Segundo a Polícia Civil, a suspeita usava o nome falso de “Gabriele” e permaneceu cerca de 14 meses na casa da família, localizada no distrito de Pirabeiraba.

Mulher criou personagem para sustentar fraude
Durante a investigação, os policiais descobriram que a suspeita construiu uma narrativa detalhada para convencer os moradores. Ela dizia ter autismo e afirmava que aparentava ser mais velha por causa do uso forçado de hormônios durante a infância.
Além disso, a mulher adotava hábitos infantis para reforçar o personagem. Ela usava chupeta, mamadeira e objetos de apego para dormir.
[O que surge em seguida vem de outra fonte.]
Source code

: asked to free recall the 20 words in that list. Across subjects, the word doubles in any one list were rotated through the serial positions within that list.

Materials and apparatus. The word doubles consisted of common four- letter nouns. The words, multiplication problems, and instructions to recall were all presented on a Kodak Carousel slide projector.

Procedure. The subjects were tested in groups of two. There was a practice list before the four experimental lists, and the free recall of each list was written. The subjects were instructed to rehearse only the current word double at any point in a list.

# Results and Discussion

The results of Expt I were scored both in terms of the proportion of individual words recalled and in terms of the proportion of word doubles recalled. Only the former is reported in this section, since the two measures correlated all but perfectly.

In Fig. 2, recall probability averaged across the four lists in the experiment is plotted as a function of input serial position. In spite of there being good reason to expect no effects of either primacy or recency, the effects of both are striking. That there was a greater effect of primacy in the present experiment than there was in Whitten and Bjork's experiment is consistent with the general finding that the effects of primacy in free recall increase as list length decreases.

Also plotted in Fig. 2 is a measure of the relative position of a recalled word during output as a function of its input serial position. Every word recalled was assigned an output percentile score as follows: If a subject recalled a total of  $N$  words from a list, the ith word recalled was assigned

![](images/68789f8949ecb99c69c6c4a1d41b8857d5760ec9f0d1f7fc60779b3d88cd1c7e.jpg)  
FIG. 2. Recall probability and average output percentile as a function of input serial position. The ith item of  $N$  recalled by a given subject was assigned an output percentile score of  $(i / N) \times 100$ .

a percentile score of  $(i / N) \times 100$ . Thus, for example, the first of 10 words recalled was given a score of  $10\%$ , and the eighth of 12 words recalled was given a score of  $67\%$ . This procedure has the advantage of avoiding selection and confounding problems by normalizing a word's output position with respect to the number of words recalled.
Com isso, conseguiu aumentar a confiança da família ao longo dos meses.
Conforme os investigadores, os moradores acreditavam que acolhiam uma adolescente em situação de vulnerabilidade.
Polícia prendeu suspeita em flagrante
A Polícia Civil prendeu a mulher em flagrante pelos crimes de falsa identidade e estelionato. Durante o depoimento, ela teria confessado a fraude.
Além disso, os investigadores afirmam que a suspeita conquistou gradualmente a confiança da família até consolidar a convivência dentro da residência.
A polícia também apura possíveis golpes semelhantes atribuídos à mulher em outros estados. Até agora, surgiram registros de ocorrências em São Paulo, Rio de Janeiro, Minas Gerais, Rio Grande do Sul e Goiás.
Depois da prisão, os agentes encaminharam a suspeita ao Presídio Regional de Joinville, onde ela segue à disposição da Justiça.
Comparação com “A Órfã” repercutiu nas redes
O caso repercutiu nas redes sociais justamente pela semelhança com o filme “A Órfã”, lançado em 2009. Na história, a personagem Esther aparenta ser uma menina órfã. No entanto, ela na verdade é uma mulher adulta que utiliza uma identidade falsa para manipular famílias.
Apesar das comparações, a Polícia Civil reforçou que ainda investiga detalhes do caso em Santa Catarina, principalmente a motivação da suspeita e possíveis vítimas em outros estados.